### Exercise requirements
Gather every line below that contains the string "built" and copy each one.

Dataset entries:
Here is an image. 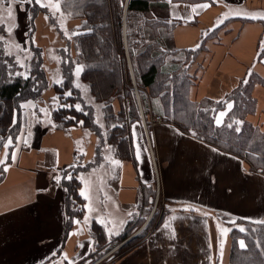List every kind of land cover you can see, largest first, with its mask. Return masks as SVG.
Here are the masks:
<instances>
[{
    "label": "crops",
    "instance_id": "crops-1",
    "mask_svg": "<svg viewBox=\"0 0 264 264\" xmlns=\"http://www.w3.org/2000/svg\"><path fill=\"white\" fill-rule=\"evenodd\" d=\"M165 3L154 6V14L179 22L166 32V44L184 50L204 43L205 51L189 68L195 75L188 92L191 101L219 102L251 75L264 78V0ZM125 5L122 2L124 10ZM251 96L256 107L247 120L264 131V87L255 84ZM33 106L25 101L21 110ZM39 122L22 121L15 143L8 140L0 151V161L5 162L0 182V264H225L228 226L236 220L264 223L263 174L248 173L239 158L161 122L150 135L145 129V136L143 126L131 125L132 160L113 159L86 170L79 190L84 193L83 216L67 228L60 173L77 154L69 153L61 163L59 135ZM84 156L90 159L93 151ZM144 189L150 190V198ZM149 203L141 223L146 224L143 237L117 256L123 244L92 261L98 248L91 221L102 226L106 249L112 231L135 221L134 215ZM158 205L169 211L150 228Z\"/></svg>",
    "mask_w": 264,
    "mask_h": 264
},
{
    "label": "trees",
    "instance_id": "trees-1",
    "mask_svg": "<svg viewBox=\"0 0 264 264\" xmlns=\"http://www.w3.org/2000/svg\"><path fill=\"white\" fill-rule=\"evenodd\" d=\"M165 1L60 0L63 8L68 7L65 2L69 5L74 3L75 11L80 13L78 18L82 29L72 37L78 59L84 61L77 80L101 111L102 127L94 120L92 110L95 106H83L81 91L72 84L73 75L64 76L60 83L50 85L41 66L40 52H35L28 74L15 76L11 71L13 62L4 54L0 44V151L8 140L15 143L21 128V103H38L51 88L58 99L57 106L48 113L51 122L57 130H69L76 126L89 129L97 139L94 165L103 161V151L106 154L104 158L108 157V160L133 159L129 126L136 120L139 122V116L135 94L128 86L124 59L120 55L124 2L125 40L143 115H159L164 122L174 125L181 132L239 158L248 173L264 175V131L247 120L248 116L254 114L256 107V101L251 96L252 88L255 84L264 87V78L251 75L219 102L207 98L191 101L188 92L194 84L195 75L189 73V68L196 62L198 55L205 51L204 43L197 48L184 50H176L166 44L167 31L179 22L154 14V6L164 7ZM28 12L31 22H34L38 15L45 14L46 9L32 0ZM101 76H105L106 80L103 81ZM66 90L70 94L65 97L63 93ZM123 96L129 100L126 110ZM114 102H117V110ZM76 103L81 105L82 111L75 108ZM0 173L1 182L4 172ZM73 174L71 178L61 180L66 190L67 228L73 219L80 218L84 212V200L79 193L81 183L75 172ZM234 223H238L239 228L235 227L229 232L225 264H264V223L253 224L241 220ZM90 229L96 246L103 245L102 227L91 221ZM143 232L132 238V243L128 241L124 245L138 242ZM120 237L125 239L126 234ZM240 242H243V247Z\"/></svg>",
    "mask_w": 264,
    "mask_h": 264
},
{
    "label": "rangeland",
    "instance_id": "rangeland-1",
    "mask_svg": "<svg viewBox=\"0 0 264 264\" xmlns=\"http://www.w3.org/2000/svg\"><path fill=\"white\" fill-rule=\"evenodd\" d=\"M41 5H45L46 12L45 14H40L36 17L34 22H31L30 15H29V3H18L16 0H0V44L2 46V49L4 51V54H6L13 62V65L11 66L12 73L17 76H25L28 74L31 66V59L32 56L38 52L41 61H42V68L45 71V74L47 76L48 82L50 85L52 83H60L64 76H70L73 75L72 84L73 87L79 88L81 91V97H82V104L83 106H95L93 107V115L95 122L102 127L103 120H102V113L99 111V108L97 107V104H93L92 99L88 96L86 93V88L83 86L82 83H80L77 79L79 76L80 71L82 70L84 66V61L82 59H78V54L75 49L73 36L81 31V21L78 18L80 16V13L78 11H75L74 3L69 5L65 2V5L68 7L63 8L60 4V0H40ZM58 5V7H56ZM11 10L12 17L9 18L8 12ZM27 13H26V11ZM74 10V12L72 11ZM72 11V12H71ZM77 12V13H76ZM121 42H122V50L120 51V55L123 56L124 64L126 73L128 75L129 84L128 86L133 89L135 94V102L137 103L138 107V116H139V122L136 120L132 122V124L139 123L141 127L143 126L142 134L145 136L146 130L148 129V134L150 135V129L161 122H164L163 118L159 115H153L148 114V116H144L142 113V109L140 106L139 98H138V92L137 87L135 85L134 77L131 70V62L129 60V55L127 51V44L125 40L126 31H125V10L123 9V14L121 17ZM101 79L103 81L106 80L105 76H101ZM64 96H69V91L66 90L64 93ZM32 102V101H31ZM58 99L57 95L54 94L51 88H49L40 98V101L38 103L33 102L34 106L26 110L24 109L23 112L21 110L20 118L21 122L25 121L30 123L33 122V119L38 118L40 122L38 123L39 126H42L47 129V131L51 132V134H57L59 135V149H58V158L60 159V162H64L66 158H68V155L70 153L71 157H74V155L77 154L75 157V160L70 163V165L64 167L61 169L60 173V182L63 179L71 178L74 174L73 172H78L76 175L77 179L82 182L84 179V173L86 170L92 166H95L94 163V149L95 145L97 143V139L93 133L89 129H85L83 127H74L70 128L69 130H57L54 124L51 122V119L49 117V111L52 110V108H55L57 106ZM129 105V100L126 99L125 96H123V106L126 110V106ZM75 108L79 111H82L81 105L76 103ZM114 108L117 110V102H114ZM156 117H160L161 121L158 122ZM129 126V138L131 141V131ZM146 144V140L144 142ZM14 143H12L13 145ZM132 144V141H131ZM74 147L73 150L71 148ZM147 148V144H146ZM12 147L10 148V150ZM73 155L71 154V151ZM87 150L89 152L93 151V156L89 159L86 158V152ZM80 151V152H79ZM148 151V157L153 161V170L156 174V167L153 160V156L151 153L150 148L147 149ZM82 154H84L82 156ZM102 160L100 164H107L106 160L110 162L111 160H108V157L104 158L106 154L101 153ZM151 155V156H150ZM91 161V162H90ZM91 164H88V163ZM98 164V163H97ZM5 166V162L0 163V172L3 171V167ZM1 176V173H0ZM155 185L158 188L159 179L157 177V174L155 176ZM62 186V184H61ZM82 186V185H81ZM65 189V188H64ZM83 191V190H82ZM66 192V190H65ZM80 197H83L84 195H81V191H79ZM144 193L146 194V198H150L151 192L149 189H144ZM151 193V194H150ZM150 200V199H149ZM150 203L145 208H140L139 212H137L134 217H136L135 221L130 220L129 223L125 224V226L120 229H115L112 231V237L110 238L111 243L108 245V247L105 249L102 248V245H98V251L94 254H91L92 261H95L96 259H99L102 255H105L107 251H109L111 248L116 247L118 248L120 245H124L126 242L129 241L132 238H134L138 233L143 229V226H141L143 223V220L148 212L147 209H149ZM169 211V207L166 205H158L157 206V214L156 219H154L151 222L150 228L155 224L157 221V217L161 215L160 217H164L166 213ZM153 213V212H152ZM83 216V215H82ZM82 216L77 219H73L72 223L81 220ZM151 219V216H150ZM149 220V219H148ZM94 221V220H92ZM96 222V221H95ZM98 225H100L98 222H96ZM238 223H231L229 227V232L233 228H239ZM101 226V225H100ZM238 226V227H237ZM102 227V226H101ZM149 228L146 232H148ZM103 234V228H102ZM228 232V243H229V235ZM141 233V232H140ZM103 234H102V240H103ZM121 234H126V238L120 237ZM93 235V234H92ZM93 238H95L93 236ZM106 237L104 235V241ZM127 239V240H126ZM125 240V241H124ZM124 241V242H123ZM137 243V242H136ZM135 244H127L124 245L121 250L114 255L117 256L120 253L124 252L125 250L130 249ZM241 245V242H240ZM104 246V245H103ZM100 249V250H99ZM228 253V252H227ZM113 255V256H114ZM112 256V257H113Z\"/></svg>",
    "mask_w": 264,
    "mask_h": 264
},
{
    "label": "snow or ice",
    "instance_id": "snow-or-ice-1",
    "mask_svg": "<svg viewBox=\"0 0 264 264\" xmlns=\"http://www.w3.org/2000/svg\"><path fill=\"white\" fill-rule=\"evenodd\" d=\"M28 2L31 3L32 0H28ZM35 2H36L37 4H39V3H40V0H35ZM41 6H45V5H41ZM208 6H210V5H205V6H203V7H208ZM56 7H58V5H57ZM193 11H195V9H194ZM8 16H9V18L12 17V12H11V10H9V12H8ZM261 18L264 19V17H261ZM222 115H223V114H222ZM10 143H11V141H9V144H10ZM5 158H7V156H6ZM13 158H14V157H13ZM0 163H3V161H0ZM4 170L7 171V168H5ZM81 195H84V193H81ZM241 231H243V229H241ZM241 246L243 247V242H241Z\"/></svg>",
    "mask_w": 264,
    "mask_h": 264
},
{
    "label": "built area",
    "instance_id": "built-area-1",
    "mask_svg": "<svg viewBox=\"0 0 264 264\" xmlns=\"http://www.w3.org/2000/svg\"><path fill=\"white\" fill-rule=\"evenodd\" d=\"M155 120H157L158 122H160V121H161L160 117H156V119H155Z\"/></svg>",
    "mask_w": 264,
    "mask_h": 264
},
{
    "label": "bare ground",
    "instance_id": "bare-ground-1",
    "mask_svg": "<svg viewBox=\"0 0 264 264\" xmlns=\"http://www.w3.org/2000/svg\"><path fill=\"white\" fill-rule=\"evenodd\" d=\"M145 225H146V224H145ZM145 225H144V226H145ZM144 226H143V227H144Z\"/></svg>",
    "mask_w": 264,
    "mask_h": 264
}]
</instances>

### Output of the exercise
    "label": "built area",
    "instance_id": "built-area-1",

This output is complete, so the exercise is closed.